Would you return, word for word, the lines of the data below from the line with "photomicrograph of human" through the line with "analysis of endometrial", and no others?

**Record extracts:**

++++++++++

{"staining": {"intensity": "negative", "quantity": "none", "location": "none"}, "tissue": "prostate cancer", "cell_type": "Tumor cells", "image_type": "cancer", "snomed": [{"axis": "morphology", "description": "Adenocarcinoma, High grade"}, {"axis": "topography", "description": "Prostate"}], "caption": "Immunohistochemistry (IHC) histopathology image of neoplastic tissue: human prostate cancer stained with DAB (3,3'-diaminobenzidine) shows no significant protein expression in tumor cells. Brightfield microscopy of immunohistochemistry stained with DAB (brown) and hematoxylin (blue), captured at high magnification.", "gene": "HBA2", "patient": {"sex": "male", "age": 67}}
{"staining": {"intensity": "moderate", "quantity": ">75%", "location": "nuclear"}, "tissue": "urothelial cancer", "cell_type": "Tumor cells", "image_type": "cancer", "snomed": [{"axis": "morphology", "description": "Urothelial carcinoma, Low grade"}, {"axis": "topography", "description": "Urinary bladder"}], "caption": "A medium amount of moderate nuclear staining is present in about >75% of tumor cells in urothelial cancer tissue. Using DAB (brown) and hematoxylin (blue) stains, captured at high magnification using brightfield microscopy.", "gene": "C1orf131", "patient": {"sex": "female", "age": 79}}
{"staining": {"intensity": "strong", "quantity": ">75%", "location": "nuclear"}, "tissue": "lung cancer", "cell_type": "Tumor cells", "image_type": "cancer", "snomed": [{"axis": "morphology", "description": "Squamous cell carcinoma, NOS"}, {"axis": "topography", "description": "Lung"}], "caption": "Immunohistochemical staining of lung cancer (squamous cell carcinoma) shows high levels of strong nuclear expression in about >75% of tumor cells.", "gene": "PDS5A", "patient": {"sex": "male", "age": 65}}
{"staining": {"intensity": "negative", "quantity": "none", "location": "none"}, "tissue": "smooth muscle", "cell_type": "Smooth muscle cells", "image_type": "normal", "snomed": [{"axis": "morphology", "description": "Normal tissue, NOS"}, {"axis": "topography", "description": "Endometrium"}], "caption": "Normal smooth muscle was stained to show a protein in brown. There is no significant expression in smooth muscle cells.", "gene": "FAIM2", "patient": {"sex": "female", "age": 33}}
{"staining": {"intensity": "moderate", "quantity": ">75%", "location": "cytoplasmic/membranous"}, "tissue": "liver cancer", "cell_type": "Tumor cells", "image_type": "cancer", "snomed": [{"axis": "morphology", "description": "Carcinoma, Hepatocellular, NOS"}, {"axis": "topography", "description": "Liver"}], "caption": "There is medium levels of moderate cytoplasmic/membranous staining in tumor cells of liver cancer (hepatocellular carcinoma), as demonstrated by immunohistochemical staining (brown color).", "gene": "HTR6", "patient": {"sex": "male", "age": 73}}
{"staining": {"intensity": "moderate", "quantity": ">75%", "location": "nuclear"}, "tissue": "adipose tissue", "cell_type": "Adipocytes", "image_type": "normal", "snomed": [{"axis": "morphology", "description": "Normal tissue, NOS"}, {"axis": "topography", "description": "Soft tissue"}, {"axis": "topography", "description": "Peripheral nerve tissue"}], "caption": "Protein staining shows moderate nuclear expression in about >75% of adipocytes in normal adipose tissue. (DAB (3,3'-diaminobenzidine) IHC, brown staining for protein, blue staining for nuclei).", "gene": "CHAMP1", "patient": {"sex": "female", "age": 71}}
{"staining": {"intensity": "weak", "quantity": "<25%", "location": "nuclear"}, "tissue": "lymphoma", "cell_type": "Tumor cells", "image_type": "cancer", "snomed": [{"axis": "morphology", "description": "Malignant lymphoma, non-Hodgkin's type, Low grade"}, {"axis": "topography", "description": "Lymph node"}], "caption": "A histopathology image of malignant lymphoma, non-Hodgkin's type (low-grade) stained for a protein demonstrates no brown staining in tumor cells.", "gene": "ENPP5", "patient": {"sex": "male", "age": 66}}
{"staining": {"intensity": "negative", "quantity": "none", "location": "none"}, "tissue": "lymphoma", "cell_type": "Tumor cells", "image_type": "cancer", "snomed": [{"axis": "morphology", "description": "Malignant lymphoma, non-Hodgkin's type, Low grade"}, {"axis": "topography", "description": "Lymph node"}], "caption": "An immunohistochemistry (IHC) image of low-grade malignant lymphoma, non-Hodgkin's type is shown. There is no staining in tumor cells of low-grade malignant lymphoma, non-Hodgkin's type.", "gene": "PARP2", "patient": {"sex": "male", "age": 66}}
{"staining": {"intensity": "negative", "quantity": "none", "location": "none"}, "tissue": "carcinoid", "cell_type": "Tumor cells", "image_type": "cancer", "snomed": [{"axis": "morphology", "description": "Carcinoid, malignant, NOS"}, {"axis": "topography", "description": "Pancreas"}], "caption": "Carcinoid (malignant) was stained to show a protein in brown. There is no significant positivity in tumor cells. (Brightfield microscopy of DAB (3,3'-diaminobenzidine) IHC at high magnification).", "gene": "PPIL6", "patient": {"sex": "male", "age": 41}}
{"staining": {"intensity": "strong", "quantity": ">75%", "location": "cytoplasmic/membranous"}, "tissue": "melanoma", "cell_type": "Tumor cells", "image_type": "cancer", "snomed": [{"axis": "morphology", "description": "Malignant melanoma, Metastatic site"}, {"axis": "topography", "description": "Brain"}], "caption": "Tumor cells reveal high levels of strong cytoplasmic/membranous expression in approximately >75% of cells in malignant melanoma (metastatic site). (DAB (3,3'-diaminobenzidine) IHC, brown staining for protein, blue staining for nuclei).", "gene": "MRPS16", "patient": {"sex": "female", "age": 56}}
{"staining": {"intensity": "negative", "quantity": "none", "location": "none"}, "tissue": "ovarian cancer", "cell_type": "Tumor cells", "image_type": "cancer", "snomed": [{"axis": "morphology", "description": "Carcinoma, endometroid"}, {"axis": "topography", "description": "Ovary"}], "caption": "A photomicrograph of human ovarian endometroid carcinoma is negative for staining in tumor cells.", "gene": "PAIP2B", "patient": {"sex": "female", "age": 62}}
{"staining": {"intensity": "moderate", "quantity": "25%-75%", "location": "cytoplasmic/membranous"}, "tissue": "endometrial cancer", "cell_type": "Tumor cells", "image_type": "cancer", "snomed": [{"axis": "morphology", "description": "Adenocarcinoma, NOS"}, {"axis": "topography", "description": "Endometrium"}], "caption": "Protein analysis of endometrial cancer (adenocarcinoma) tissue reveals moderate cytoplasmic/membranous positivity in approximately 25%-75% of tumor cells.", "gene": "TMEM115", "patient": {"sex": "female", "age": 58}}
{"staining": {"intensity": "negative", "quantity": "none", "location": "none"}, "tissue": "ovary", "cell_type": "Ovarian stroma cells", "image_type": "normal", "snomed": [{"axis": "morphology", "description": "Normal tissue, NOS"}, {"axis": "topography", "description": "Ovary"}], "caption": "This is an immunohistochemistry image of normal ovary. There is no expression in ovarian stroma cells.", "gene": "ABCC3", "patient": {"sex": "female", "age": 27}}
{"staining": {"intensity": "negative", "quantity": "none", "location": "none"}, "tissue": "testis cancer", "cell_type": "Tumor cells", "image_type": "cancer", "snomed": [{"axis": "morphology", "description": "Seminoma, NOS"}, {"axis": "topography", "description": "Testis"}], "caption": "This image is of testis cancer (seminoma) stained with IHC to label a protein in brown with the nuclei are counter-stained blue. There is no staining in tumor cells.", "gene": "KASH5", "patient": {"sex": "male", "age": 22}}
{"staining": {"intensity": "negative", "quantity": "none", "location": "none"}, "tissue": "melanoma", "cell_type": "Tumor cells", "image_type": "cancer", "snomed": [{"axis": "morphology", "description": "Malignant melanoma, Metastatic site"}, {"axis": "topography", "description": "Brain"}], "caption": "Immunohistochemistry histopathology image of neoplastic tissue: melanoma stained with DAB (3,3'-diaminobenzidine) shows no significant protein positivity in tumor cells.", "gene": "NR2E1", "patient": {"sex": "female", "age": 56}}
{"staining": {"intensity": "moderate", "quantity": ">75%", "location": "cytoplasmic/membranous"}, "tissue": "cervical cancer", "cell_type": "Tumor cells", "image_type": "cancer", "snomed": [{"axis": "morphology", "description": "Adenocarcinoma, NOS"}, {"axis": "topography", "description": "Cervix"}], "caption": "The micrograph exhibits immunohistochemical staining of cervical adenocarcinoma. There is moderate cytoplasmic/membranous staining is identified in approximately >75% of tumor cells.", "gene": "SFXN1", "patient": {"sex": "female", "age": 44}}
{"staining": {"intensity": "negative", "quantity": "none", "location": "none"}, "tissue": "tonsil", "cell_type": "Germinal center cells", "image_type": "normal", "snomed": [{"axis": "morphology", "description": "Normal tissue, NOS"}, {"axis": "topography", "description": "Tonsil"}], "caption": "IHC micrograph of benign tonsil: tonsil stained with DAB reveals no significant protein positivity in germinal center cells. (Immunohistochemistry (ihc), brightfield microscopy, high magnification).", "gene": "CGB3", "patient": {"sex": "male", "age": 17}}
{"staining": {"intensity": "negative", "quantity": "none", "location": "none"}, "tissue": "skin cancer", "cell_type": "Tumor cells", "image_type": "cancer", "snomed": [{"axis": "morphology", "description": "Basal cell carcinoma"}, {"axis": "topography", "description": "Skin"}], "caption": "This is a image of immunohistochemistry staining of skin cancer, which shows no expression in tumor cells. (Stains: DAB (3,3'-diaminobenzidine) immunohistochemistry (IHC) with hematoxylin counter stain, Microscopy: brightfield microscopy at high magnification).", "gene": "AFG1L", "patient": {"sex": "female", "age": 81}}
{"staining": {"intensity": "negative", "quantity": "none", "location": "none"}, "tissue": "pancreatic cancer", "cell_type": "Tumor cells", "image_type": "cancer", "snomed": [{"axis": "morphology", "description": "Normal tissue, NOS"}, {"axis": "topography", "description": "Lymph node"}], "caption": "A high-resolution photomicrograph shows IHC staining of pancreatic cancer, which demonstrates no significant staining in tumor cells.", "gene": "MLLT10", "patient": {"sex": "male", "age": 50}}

++++++++++

**Response to this task:**
{"staining": {"intensity": "negative", "quantity": "none", "location": "none"}, "tissue": "ovarian cancer", "cell_type": "Tumor cells", "image_type": "cancer", "snomed": [{"axis": "morphology", "description": "Carcinoma, endometroid"}, {"axis": "topography", "description": "Ovary"}], "caption": "A photomicrograph of human ovarian endometroid carcinoma is negative for staining in tumor cells.", "gene": "PAIP2B", "patient": {"sex": "female", "age": 62}}
{"staining": {"intensity": "moderate", "quantity": "25%-75%", "location": "cytoplasmic/membranous"}, "tissue": "endometrial cancer", "cell_type": "Tumor cells", "image_type": "cancer", "snomed": [{"axis": "morphology", "description": "Adenocarcinoma, NOS"}, {"axis": "topography", "description": "Endometrium"}], "caption": "Protein analysis of endometrial cancer (adenocarcinoma) tissue reveals moderate cytoplasmic/membranous positivity in approximately 25%-75% of tumor cells.", "gene": "TMEM115", "patient": {"sex": "female", "age": 58}}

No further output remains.